Victim of a Cyber Attack? What You Should Tell Customers


It seems like every day consumers are learning of data breeches from companies like Sega, Sony and Google. Major corporations like these tend to have the funds and resources to recover from an attack, but for small businesses, that’s often not the case.

A slow response and lack of communication with customers are among the missteps many small businesses make when facing an attack, both of which can cause irreparable damage to the business.

“When consumers are a victim of ID fraud based on interaction with a small business, 1 in 3 never come back,” said Phil Blank, senior analyst for security and fraud at Javelin Strategy & Research.

While data breaches hitting major banks and corporations tend to dominate headlines, small businesses are increasingly becoming targets. Hackers like to prey on small businesses because computers and mobile phones tend to be used for both work and personal use, and many small businesses don’t have an IT staff monitoring and protecting operations.

According to Javelin, small business fraud totaled $8 billion in 2010. Of that, banks, merchants and other providers absorbed $5.43 billion of the loss while the cost to victims was $2.61 billion.

Although the first line of defense against an attack is to have proper procedures and policies in place, if it does happen, there are steps that need to be taken immediately to mitigate the impact. The experts advise owners’ first step should be to communicate with customers quickly.

“You don’t have a large amount of time between a hack and when you tell a client,” said Blank at Javelin. That doesn’t mean you have to tell clients within a day of it happening, but you shouldn’t wait a couple of months either. Blank said customers should be notified within a week of the hack. “If people know within a week they have the ability to do something about it.”

To ensure the small business is communicating correctly to the customers, John Sileo, founder of and a professional identity theft speaker, said a small business owner should get professional help, whether it’s a privacy lawyer or a company that deals with data breach responses.

Each state has different laws and regulations pertaining to data breaches and a data breach company will be well versed in the rules governing the states. “This is too big for a small business to handle internally,” said Sileo. “They could end up making some legal choices without knowing it that can get them in hot water.”

Act to Show Goodwill

Once a small business has communicated the problem to customers, it has to show it is taking steps to help clients prevent having their identity and personal data comprised.

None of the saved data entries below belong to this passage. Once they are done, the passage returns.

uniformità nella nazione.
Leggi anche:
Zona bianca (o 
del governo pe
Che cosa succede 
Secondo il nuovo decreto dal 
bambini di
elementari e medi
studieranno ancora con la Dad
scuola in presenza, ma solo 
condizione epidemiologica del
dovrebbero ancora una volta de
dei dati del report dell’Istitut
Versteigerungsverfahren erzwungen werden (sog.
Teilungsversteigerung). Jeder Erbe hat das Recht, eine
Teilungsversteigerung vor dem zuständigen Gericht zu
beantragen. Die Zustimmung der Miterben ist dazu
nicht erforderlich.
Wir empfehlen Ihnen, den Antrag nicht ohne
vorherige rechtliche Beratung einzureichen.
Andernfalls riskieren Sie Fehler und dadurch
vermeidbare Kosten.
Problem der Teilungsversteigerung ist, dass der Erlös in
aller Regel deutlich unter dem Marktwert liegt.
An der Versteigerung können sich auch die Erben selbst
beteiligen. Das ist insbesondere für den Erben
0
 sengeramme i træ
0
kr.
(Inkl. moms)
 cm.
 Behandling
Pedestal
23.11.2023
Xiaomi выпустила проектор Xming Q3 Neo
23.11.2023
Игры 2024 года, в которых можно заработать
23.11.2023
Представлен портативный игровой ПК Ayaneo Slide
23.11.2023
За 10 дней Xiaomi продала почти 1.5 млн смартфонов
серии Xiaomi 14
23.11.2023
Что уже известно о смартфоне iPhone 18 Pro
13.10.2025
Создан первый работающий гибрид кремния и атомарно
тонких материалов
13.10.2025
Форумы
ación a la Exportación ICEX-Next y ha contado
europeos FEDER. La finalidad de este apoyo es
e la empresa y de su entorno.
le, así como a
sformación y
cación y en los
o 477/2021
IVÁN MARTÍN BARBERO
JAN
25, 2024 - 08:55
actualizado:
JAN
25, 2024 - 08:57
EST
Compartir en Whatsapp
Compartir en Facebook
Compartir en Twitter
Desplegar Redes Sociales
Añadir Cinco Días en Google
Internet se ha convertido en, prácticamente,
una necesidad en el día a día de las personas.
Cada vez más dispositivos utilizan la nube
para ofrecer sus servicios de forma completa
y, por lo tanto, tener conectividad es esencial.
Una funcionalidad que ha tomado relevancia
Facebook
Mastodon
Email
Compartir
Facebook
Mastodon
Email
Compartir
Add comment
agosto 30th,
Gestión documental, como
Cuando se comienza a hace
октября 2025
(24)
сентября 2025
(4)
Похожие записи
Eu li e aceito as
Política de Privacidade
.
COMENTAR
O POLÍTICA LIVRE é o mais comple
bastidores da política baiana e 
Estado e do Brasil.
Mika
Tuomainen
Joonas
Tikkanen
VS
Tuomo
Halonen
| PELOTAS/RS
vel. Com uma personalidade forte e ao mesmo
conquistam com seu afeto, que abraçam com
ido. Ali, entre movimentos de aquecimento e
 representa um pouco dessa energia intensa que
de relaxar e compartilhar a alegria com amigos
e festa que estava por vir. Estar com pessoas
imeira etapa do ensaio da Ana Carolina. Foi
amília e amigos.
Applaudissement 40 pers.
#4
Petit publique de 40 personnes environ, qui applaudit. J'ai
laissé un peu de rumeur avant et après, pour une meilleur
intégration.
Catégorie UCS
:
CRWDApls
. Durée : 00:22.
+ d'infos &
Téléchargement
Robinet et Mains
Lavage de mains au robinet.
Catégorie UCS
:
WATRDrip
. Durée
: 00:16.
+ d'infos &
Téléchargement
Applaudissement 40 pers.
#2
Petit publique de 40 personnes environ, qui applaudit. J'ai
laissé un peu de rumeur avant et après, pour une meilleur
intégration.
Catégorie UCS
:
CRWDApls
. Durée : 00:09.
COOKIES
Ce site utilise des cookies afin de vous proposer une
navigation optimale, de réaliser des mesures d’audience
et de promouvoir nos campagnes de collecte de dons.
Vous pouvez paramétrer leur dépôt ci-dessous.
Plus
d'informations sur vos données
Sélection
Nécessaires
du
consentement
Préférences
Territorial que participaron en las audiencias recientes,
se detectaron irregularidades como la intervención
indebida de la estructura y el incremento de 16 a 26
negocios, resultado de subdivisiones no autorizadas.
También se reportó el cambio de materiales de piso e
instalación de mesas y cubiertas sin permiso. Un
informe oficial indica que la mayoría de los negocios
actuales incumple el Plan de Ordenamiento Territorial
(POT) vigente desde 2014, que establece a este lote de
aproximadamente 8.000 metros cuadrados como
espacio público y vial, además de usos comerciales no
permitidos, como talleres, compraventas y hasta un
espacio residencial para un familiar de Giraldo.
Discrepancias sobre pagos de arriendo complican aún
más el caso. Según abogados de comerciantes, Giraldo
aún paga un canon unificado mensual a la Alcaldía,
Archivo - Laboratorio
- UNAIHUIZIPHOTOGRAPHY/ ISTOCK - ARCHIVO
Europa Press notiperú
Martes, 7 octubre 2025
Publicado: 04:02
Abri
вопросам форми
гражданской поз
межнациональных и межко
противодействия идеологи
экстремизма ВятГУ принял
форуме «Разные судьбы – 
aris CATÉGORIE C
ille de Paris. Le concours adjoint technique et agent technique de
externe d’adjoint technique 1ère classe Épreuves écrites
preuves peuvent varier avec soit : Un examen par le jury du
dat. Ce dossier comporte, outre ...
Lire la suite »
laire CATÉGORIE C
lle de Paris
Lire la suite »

To do that, Blank of Javelin said small businesses have to offer clients at least one year of credit protection and monitoring for free. Giving free credit monitoring and protection will reassure customers and make them feel more comfortable that the business is being proactive. “It’s really important for the small business owner to reach out multiple times to their clients because they don’t want to lose one third of the business,” said Blank.

Sileo noted that setting up a hotline to allow customers to ask questions and get answers will also go a long way in building back goodwill. Clients want to know what happened, how they are being protected and what is being done to fix the situation, he said.

Let Customers Know How the Problem Was Fixed

Small businesses need to be vocal about how the problem is being resolved. By being upfront with customers, it will build confidence that the business is taking the situation seriously and is taking steps from preventing it from happening in the future.

“It’s really important that the business gets professional help in terms of why they were hacked and what they need to do to make sure it doesn’t happen again,” said Javelin’s Blank. “Often  consumers allow some amount of understanding. If a breach happens more than once they lose total credibility.”